Peter Speliopoulos is an international fashion and costume designer. He was most recently the Senior Vice President of Design and Creative Director of Donna Karan New York, and former Creative Director of Cerruti Arte, Paris. He has designed for leading international fashion houses in France, Italy, and New York for over 30 years. Peter has also designed costumes for numerous internationally performed operas and ballets in collaboration with choreographer/director Karole Armitage. He is a native of Springfield, Massachusetts, and received his B.F.A. from the Parsons School of Design in 1982. He is a member of the Council of Fashion Designers of America, and serves on the board of Armitage Gone! Dance! Peter noted from having attended the International Folk Art Market | Santa Fe over several years now, “Folk art and the artisan hand, indigenous arts—these have always inspired my work in fashion and costume.
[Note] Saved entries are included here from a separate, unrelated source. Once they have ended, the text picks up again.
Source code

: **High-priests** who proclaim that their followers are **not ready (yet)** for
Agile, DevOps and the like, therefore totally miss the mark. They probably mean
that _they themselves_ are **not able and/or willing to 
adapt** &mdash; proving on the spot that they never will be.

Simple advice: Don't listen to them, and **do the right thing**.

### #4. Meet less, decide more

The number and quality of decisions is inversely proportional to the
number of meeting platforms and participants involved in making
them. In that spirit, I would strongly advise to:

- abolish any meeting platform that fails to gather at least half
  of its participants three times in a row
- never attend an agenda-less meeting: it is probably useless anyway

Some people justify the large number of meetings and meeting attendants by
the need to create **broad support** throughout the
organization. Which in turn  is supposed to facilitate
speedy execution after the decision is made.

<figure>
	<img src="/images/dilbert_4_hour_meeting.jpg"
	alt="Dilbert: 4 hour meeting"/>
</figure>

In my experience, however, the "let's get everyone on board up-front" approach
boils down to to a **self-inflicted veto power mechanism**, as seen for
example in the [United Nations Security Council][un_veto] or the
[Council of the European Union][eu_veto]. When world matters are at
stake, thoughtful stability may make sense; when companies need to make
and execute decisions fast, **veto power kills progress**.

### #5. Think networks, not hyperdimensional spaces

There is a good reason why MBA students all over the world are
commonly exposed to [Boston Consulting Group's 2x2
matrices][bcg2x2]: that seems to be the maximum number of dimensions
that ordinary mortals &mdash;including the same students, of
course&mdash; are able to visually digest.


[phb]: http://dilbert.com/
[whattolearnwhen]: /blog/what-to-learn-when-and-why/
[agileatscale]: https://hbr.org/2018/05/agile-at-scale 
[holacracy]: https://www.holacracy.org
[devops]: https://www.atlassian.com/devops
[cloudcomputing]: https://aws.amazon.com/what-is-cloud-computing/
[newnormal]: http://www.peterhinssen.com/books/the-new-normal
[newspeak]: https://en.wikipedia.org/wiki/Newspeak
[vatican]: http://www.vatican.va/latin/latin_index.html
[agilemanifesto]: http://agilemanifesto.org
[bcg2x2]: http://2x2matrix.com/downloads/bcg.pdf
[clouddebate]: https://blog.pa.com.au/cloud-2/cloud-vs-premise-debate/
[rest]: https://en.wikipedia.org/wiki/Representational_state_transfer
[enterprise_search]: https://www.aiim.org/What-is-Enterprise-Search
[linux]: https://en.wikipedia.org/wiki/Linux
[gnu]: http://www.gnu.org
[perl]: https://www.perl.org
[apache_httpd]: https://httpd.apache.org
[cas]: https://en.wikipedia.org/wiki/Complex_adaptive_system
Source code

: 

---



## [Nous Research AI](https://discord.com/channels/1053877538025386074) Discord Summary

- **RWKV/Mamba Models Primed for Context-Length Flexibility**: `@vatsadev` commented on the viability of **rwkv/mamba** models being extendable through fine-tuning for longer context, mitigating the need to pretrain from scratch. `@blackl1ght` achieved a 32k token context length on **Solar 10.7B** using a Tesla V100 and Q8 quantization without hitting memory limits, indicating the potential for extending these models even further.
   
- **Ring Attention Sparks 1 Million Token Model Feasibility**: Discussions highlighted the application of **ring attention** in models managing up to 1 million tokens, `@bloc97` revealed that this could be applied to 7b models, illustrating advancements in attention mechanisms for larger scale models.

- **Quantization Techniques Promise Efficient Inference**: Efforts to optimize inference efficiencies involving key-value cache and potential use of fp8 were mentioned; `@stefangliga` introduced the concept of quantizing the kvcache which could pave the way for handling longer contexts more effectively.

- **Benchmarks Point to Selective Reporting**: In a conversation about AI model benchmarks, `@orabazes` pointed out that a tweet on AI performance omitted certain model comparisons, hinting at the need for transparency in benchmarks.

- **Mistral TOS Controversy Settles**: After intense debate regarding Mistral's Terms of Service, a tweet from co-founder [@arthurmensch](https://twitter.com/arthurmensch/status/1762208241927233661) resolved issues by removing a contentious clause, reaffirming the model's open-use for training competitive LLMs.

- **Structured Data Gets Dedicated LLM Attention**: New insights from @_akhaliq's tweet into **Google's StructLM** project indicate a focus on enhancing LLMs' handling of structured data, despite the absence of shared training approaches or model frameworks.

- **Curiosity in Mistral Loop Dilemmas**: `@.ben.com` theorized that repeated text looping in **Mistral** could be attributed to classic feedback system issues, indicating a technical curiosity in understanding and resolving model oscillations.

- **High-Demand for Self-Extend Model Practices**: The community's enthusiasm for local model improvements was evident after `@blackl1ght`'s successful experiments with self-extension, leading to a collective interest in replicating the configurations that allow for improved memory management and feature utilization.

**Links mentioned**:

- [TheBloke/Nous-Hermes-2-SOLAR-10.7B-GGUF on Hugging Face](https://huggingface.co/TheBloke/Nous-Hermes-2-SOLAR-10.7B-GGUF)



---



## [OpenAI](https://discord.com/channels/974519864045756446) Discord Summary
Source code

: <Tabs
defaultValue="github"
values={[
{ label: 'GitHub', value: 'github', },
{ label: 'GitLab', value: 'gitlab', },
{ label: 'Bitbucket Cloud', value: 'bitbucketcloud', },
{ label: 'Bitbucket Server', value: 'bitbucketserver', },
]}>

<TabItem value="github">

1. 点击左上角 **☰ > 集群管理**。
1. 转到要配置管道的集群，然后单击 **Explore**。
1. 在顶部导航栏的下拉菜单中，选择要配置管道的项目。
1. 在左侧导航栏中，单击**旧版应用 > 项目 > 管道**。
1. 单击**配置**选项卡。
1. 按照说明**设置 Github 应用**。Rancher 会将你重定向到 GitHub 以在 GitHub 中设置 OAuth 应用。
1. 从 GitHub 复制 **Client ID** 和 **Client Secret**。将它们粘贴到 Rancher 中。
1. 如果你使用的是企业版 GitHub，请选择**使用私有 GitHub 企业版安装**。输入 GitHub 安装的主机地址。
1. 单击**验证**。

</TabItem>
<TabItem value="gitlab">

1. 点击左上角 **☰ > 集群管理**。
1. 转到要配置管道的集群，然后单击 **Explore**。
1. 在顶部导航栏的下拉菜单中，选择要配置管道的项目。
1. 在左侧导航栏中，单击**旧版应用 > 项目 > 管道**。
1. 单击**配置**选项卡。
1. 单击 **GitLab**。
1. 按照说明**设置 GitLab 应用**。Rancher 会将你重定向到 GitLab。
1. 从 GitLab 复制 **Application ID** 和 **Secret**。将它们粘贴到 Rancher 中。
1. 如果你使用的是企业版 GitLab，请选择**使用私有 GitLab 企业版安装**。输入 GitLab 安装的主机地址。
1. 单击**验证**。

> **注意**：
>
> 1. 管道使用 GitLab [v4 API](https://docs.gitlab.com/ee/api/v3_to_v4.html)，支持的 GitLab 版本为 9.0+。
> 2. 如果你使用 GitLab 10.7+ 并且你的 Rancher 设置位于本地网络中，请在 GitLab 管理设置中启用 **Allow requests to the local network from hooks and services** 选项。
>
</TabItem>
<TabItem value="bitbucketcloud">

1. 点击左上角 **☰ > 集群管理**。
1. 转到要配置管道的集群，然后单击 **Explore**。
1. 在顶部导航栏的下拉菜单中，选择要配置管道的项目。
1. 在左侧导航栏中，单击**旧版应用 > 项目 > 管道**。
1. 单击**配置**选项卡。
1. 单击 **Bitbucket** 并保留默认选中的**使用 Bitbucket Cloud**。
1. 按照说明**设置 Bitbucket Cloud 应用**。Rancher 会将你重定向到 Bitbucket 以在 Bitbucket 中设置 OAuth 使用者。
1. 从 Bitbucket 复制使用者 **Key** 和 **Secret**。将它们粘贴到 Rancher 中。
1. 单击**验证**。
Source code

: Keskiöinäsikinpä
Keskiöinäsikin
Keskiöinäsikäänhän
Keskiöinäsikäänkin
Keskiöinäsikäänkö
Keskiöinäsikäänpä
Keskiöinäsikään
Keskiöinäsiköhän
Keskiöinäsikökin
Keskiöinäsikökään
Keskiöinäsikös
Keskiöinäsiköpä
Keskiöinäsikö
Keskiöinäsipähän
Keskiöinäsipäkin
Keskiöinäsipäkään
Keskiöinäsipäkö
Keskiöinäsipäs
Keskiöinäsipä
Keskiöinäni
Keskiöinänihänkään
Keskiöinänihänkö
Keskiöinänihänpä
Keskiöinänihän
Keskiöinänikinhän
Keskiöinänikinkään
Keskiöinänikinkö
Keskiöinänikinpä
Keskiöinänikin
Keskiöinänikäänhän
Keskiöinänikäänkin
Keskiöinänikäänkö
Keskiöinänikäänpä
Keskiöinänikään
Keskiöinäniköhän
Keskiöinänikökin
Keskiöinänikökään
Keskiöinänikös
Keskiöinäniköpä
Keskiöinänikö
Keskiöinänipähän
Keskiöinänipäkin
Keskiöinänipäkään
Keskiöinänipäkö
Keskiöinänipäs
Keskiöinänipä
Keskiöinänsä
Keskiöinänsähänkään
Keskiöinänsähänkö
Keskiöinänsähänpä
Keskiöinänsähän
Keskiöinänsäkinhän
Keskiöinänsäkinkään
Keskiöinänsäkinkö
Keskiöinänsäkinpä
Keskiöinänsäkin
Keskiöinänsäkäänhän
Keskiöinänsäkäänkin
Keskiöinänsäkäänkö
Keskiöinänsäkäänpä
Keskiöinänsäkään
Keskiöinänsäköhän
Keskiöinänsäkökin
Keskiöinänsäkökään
From indigo to weaving and embroidery, to ceramics and metal works, I have discovered so much of the world’s beauty and variety at the Market!”

 

CATHERINE A. ALLEN
Board of Directors, International Folk Art Alliance

For more than 30 years, Catherine A. Allen has been an outstanding thought leader in business innovation, technology strategy, and financial services.Catherine is Chairman and CEO of The Santa Fe Group, a strategic advisory services company based in Santa Fe, New Mexico. She also currently serves as a board member of Synovus Financial Corporation, El Paso Electric Company, and Analytics Pros, and is a member of the Risk, Energy and Natural Resources, External Affairs and Nominating and Governance Committees. She is Co-Chair of the University of Missouri’s Capital Campaign and sits on the Research and Development Committee. She is also on the advisory board of Women Corporate Directors and the Executive Women’s Forum. Catherine is active politically in national and local spheres, including being a former member of President Barack Obama’s Economic Development and Small Business Committees and the New Mexico State Investment Council. Catherine was recently honored by US Banker Magazine with the Lifetime Achievement Award for her outstanding contributions to financial services and technology. In 2013, she was honored with the Lifetime Achievement Award for her contributions to technology by the Executive Women’s Forum. She is the recipient of an Honorary Doctorate of Humane Letters from the University of Missouri, recognizing her professional achievements in financial services and technology.